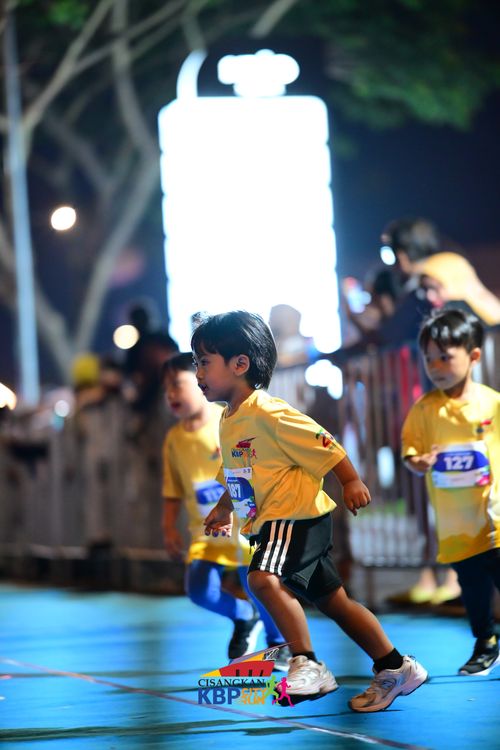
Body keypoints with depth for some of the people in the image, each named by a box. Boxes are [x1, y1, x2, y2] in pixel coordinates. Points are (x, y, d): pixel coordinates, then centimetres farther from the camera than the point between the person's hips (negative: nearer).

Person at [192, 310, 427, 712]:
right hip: (270, 521, 10)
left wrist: (352, 482, -13)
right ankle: (395, 668, 22)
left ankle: (307, 664, -23)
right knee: (334, 600, 13)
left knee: (264, 578, -31)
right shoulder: (229, 421, 11)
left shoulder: (268, 413, -18)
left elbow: (323, 445, -16)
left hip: (297, 516, -10)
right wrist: (225, 508, 24)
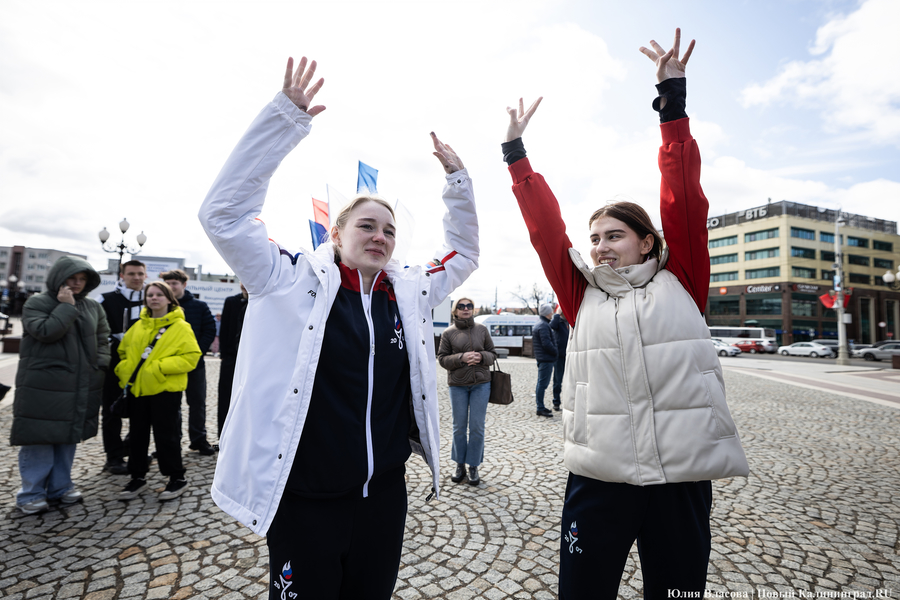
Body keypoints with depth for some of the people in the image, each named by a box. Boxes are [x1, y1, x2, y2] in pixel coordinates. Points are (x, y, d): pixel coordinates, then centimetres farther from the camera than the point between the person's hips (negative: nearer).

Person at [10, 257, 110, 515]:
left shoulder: (93, 307, 11)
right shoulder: (36, 303, -3)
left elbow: (103, 338, 16)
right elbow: (45, 331, -19)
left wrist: (99, 365, 5)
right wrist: (66, 306, -17)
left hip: (81, 389, 5)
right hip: (43, 387, -4)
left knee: (68, 436, 13)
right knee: (39, 438, 1)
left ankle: (61, 486, 26)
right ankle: (32, 493, 15)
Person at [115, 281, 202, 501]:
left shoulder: (180, 326, -6)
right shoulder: (138, 326, 11)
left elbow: (191, 357, -13)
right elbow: (124, 350, 22)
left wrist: (160, 367, -19)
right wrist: (124, 369, 4)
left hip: (165, 389, -6)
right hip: (137, 389, 6)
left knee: (166, 435, 1)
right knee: (137, 434, 15)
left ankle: (177, 478, 16)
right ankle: (138, 477, 31)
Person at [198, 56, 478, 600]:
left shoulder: (410, 292, 2)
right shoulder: (296, 282, -8)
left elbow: (464, 253, 15)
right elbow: (225, 211, -13)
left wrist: (458, 178, 7)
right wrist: (287, 118, -17)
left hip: (384, 494, 4)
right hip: (304, 500, -3)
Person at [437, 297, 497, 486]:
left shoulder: (482, 329, 5)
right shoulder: (448, 333, 1)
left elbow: (493, 353, 9)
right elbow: (442, 358, -2)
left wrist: (482, 357, -13)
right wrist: (462, 358, -18)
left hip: (481, 383, 1)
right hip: (457, 385, 0)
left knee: (477, 427, 2)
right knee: (459, 426, 8)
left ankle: (474, 467, 17)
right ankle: (460, 465, 24)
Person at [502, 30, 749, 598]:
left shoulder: (682, 282, 3)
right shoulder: (584, 293, 4)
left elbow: (684, 199, -2)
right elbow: (545, 225, 5)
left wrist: (673, 99, -1)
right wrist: (516, 152, 7)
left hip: (683, 474, 0)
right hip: (598, 476, 1)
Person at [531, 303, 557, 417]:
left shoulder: (538, 325, 18)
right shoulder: (543, 326, -16)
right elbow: (546, 343, -22)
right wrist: (556, 352, -8)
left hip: (542, 358, 11)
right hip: (546, 359, -11)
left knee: (542, 383, 15)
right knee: (543, 383, -7)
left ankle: (540, 407, 23)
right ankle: (540, 409, -4)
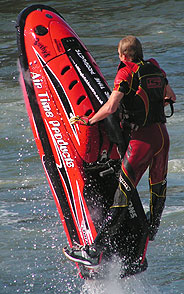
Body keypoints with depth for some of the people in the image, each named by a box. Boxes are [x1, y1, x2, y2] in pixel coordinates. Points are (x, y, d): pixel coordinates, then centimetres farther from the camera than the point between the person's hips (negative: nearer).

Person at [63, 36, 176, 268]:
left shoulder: (126, 72, -8)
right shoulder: (155, 68, 13)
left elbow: (111, 107, -18)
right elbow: (171, 96, 28)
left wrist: (88, 121, -5)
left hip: (142, 139, -7)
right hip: (163, 135, 7)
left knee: (123, 195, -13)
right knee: (158, 185, 29)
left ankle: (95, 251, -16)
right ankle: (153, 229, 53)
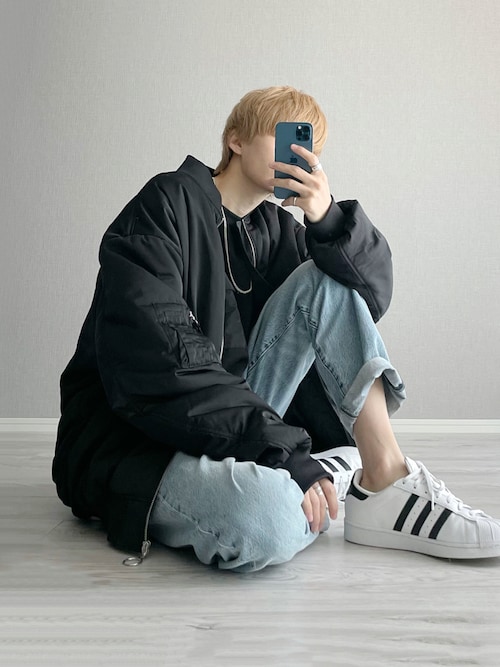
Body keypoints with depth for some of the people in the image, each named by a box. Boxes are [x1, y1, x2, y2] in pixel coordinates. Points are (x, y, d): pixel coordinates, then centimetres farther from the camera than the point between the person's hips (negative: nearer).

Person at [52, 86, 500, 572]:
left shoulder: (274, 228, 11)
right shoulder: (167, 204, -9)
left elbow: (372, 295, 2)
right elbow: (154, 365, -22)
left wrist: (326, 218, -16)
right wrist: (281, 454, -26)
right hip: (137, 438, -7)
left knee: (322, 282, -7)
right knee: (267, 519, -40)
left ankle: (386, 479, -14)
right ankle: (337, 469, -9)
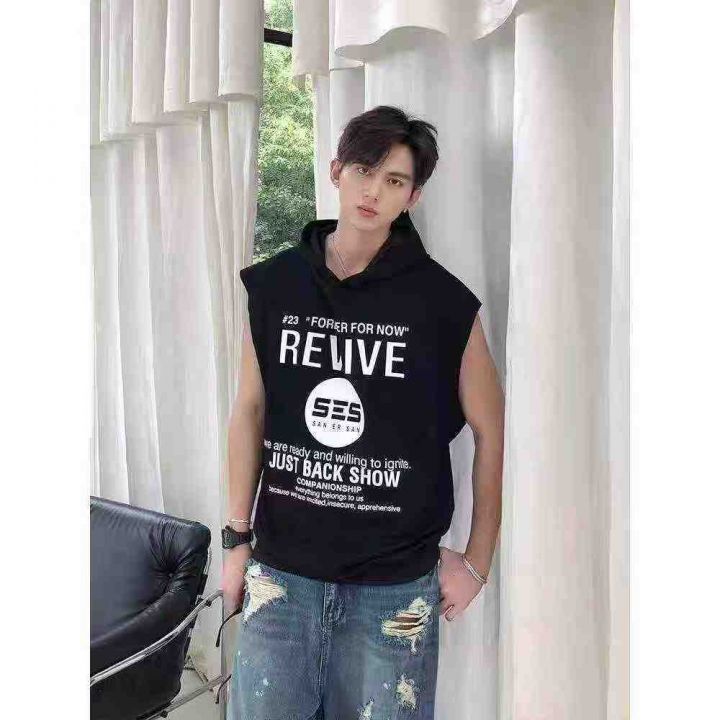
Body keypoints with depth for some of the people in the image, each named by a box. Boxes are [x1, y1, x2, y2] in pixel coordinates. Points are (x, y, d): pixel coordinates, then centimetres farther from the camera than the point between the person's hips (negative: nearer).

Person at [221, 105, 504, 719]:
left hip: (395, 585, -2)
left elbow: (493, 433, 0)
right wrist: (238, 538, 7)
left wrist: (477, 561, 2)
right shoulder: (273, 285, 0)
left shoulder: (445, 302, -8)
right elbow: (250, 412, 7)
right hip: (281, 572, 2)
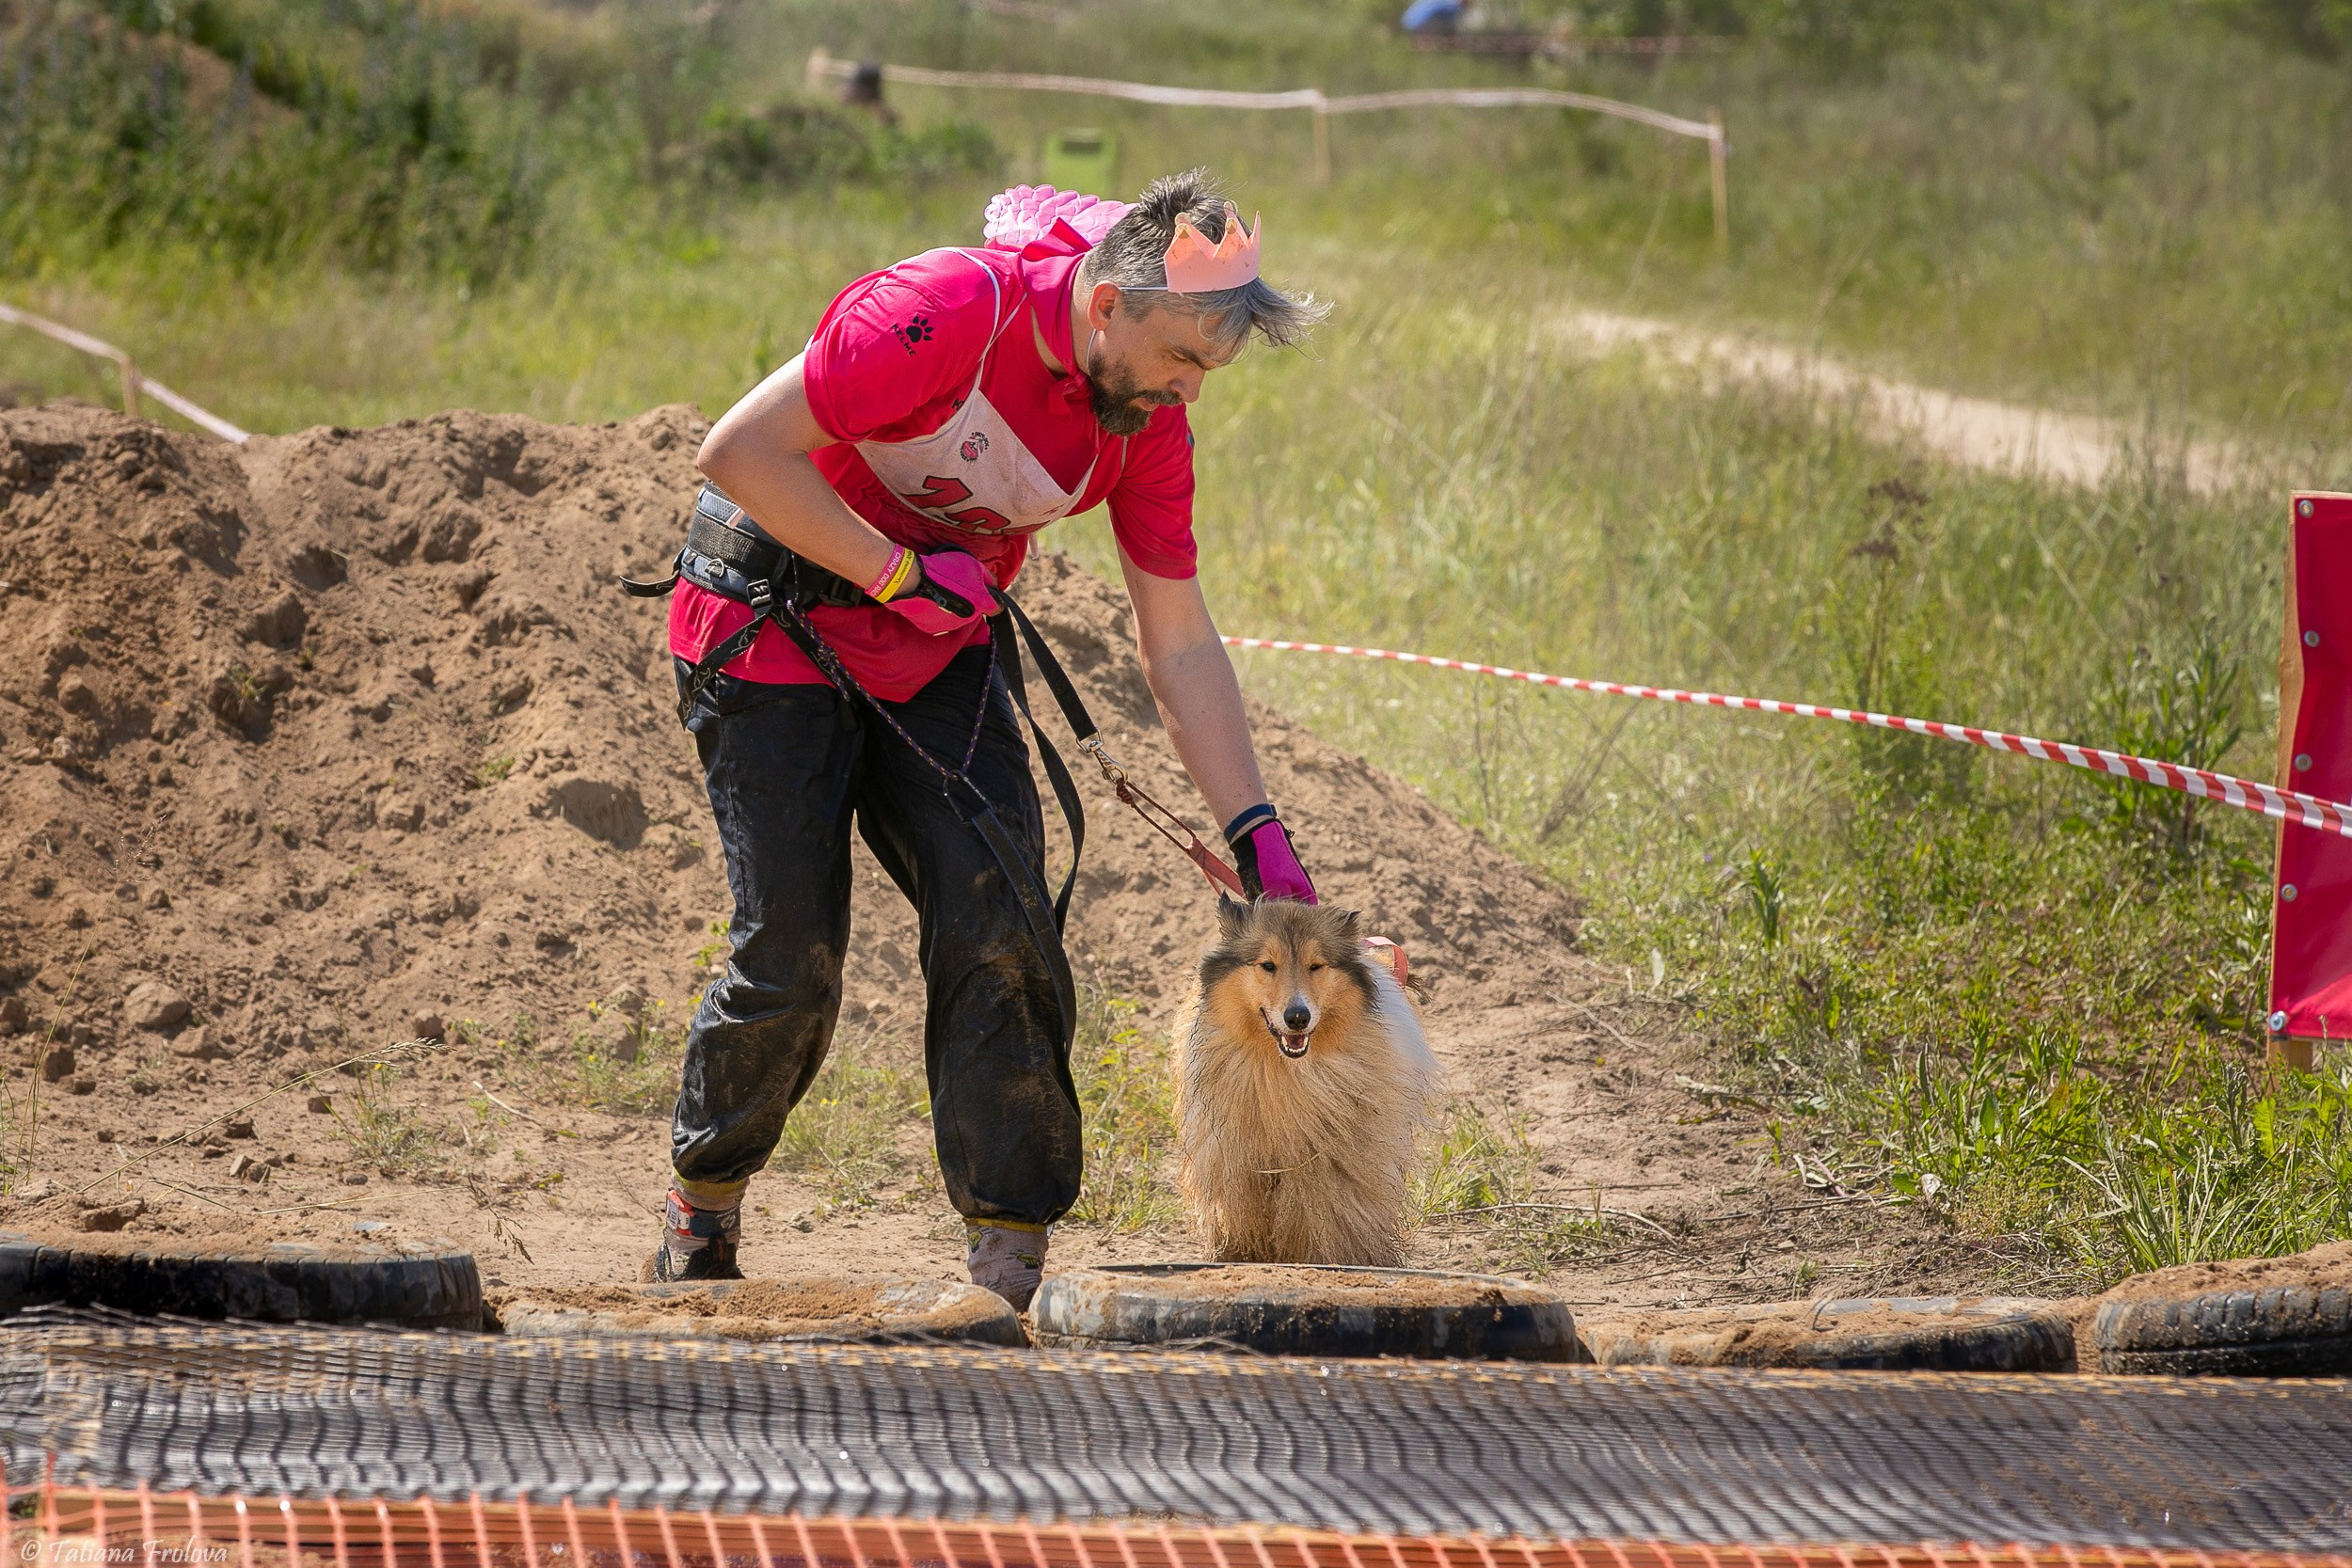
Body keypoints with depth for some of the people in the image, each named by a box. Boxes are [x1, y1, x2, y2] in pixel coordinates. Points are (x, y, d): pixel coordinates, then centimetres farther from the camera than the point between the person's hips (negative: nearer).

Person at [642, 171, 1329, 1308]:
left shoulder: (1149, 425, -9)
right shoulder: (944, 314, -29)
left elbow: (1181, 646, -2)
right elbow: (739, 453, -27)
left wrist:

**Your assignment:** Rewrite all of the lines above so that each "Person at" becomes "Individual at", keeping everything else unchanged, and omit the pictures from your answer.

**Completed task:**
Body keypoints with depth for some of the people in the image, each named by a box. Boxes are [x1, y1, x2, y2] in pixel coordinates. Points are (x, y, d): pixel coordinates, then centimetres farther from the camera than the point between the person's hips (negative: nearer).

Individual at [192, 310, 427, 712]:
right hip: (270, 521, 10)
left wrist: (352, 482, -13)
right ankle: (395, 668, 22)
left ankle: (307, 664, -23)
right knee: (334, 600, 13)
left knee: (264, 578, -31)
right shoulder: (229, 421, 11)
left shoulder: (268, 413, -18)
left elbow: (323, 445, -16)
left hip: (297, 516, -10)
right wrist: (225, 508, 24)
Body keypoints with depth for some of the people in the image, each named by a box. Boxes are [x1, y1, x2, y2] in pixel coordinates. Points are (x, y, d): pixel coordinates, then centimetres farther from the camera than the point between the person's hips (negative: nearer).

Individual at [10, 257, 110, 515]:
left shoulder: (93, 307, 11)
right shoulder: (36, 303, -3)
left elbow: (103, 338, 16)
right elbow: (45, 331, -19)
left wrist: (99, 365, 5)
right wrist: (66, 306, -17)
left hip: (81, 389, 5)
right hip: (43, 387, -4)
left knee: (68, 436, 13)
right knee: (39, 438, 1)
left ankle: (61, 486, 26)
right ankle: (32, 493, 15)
Individual at [115, 281, 202, 501]:
left shoulder: (180, 326, -6)
right shoulder: (138, 326, 11)
left elbow: (191, 357, -13)
right elbow: (124, 350, 22)
left wrist: (160, 367, -19)
right wrist: (124, 369, 4)
left hip: (165, 389, -6)
right hip: (137, 389, 6)
left knee: (166, 435, 1)
right knee: (137, 434, 15)
left ankle: (177, 478, 16)
right ankle: (138, 477, 31)
Individual at [198, 56, 478, 600]:
left shoulder: (410, 292, 2)
right shoulder: (296, 282, -8)
left elbow: (464, 253, 15)
right elbow: (225, 211, -13)
left wrist: (458, 178, 7)
right wrist: (287, 118, -17)
left hip: (384, 494, 4)
right hip: (304, 500, -3)
Individual at [437, 297, 497, 486]:
left shoulder: (482, 329, 5)
right shoulder: (448, 333, 1)
left elbow: (493, 353, 9)
right elbow: (442, 358, -2)
left wrist: (482, 357, -13)
right wrist: (462, 358, -18)
left hip: (481, 383, 1)
right hip: (457, 385, 0)
left knee: (477, 427, 2)
right knee: (459, 426, 8)
left ankle: (474, 467, 17)
right ankle: (460, 465, 24)
Individual at [502, 30, 749, 598]:
left shoulder: (682, 282, 3)
right shoulder: (584, 293, 4)
left elbow: (684, 199, -2)
right elbow: (545, 225, 5)
left wrist: (673, 99, -1)
right wrist: (516, 152, 7)
left hip: (683, 474, 0)
right hip: (598, 476, 1)
Individual at [531, 303, 557, 417]:
left shoulder: (538, 325, 18)
right shoulder: (543, 326, -16)
right elbow: (546, 343, -22)
right wrist: (556, 352, -8)
left hip: (542, 358, 11)
right hip: (546, 359, -11)
left knee: (542, 383, 15)
right knee: (543, 383, -7)
left ankle: (540, 407, 23)
right ankle: (540, 409, -4)
Body keypoints with depth for some of the people in the image, each named by a box. Boxes are [x1, y1, x2, y2] in pixel coordinates. Points are (x, y, d): pixel coordinates, then centimetres farther from the camera than the point between the person's hips (negative: nearer).

Individual at [63, 36, 176, 268]:
left shoulder: (126, 72, -8)
right shoulder: (155, 68, 13)
left elbow: (111, 107, -18)
right elbow: (171, 96, 28)
left wrist: (88, 121, -5)
left hip: (142, 139, -7)
right hip: (163, 135, 7)
left knee: (123, 195, -13)
right knee: (158, 185, 29)
left ankle: (95, 251, -16)
right ankle: (153, 229, 53)
Body keypoints with depth for some of the people in the image, each named by a box. Boxes are [x1, y1, x2, y2] in pixel coordinates. Points are (x, y, d): pixel coordinates, then centimetres farther from the camera than the point between the person's hips (negative: nearer).

Individual at [52, 86, 500, 572]:
left shoulder: (274, 228, 11)
right shoulder: (167, 204, -9)
left elbow: (372, 295, 2)
right elbow: (154, 365, -22)
left wrist: (326, 218, -16)
right wrist: (281, 454, -26)
right hip: (137, 438, -7)
left knee: (322, 282, -7)
right knee: (267, 519, -40)
left ankle: (386, 479, -14)
right ankle: (337, 469, -9)
Body keypoints with depth for some of the people in the image, each named by a box. Boxes are [x1, y1, x2, y2] in pixel coordinates. Points are (x, y, d): pixel coordinates, then centimetres farther from the camera than the point between the person's hips (negative: nearer).

Individual at [221, 105, 504, 719]:
left hip: (395, 585, -2)
left elbow: (493, 433, 0)
right wrist: (238, 538, 7)
left wrist: (477, 561, 2)
right shoulder: (273, 285, 0)
left shoulder: (445, 302, -8)
right elbow: (250, 412, 7)
right hip: (281, 572, 2)
Body keypoints with depth for some of the people in the image, each named by a box. Boxes are [x1, y1, x2, y2] in pixel coordinates. Points are (x, y, d): pixel coordinates, then centimetres farther from the camera than the point between the person's hips (negative: nearer).

Individual at [642, 171, 1329, 1308]:
left shoulder: (1149, 425, -9)
right shoulder: (944, 314, -29)
left elbow: (1181, 646, -2)
right elbow: (739, 453, -27)
left wrist:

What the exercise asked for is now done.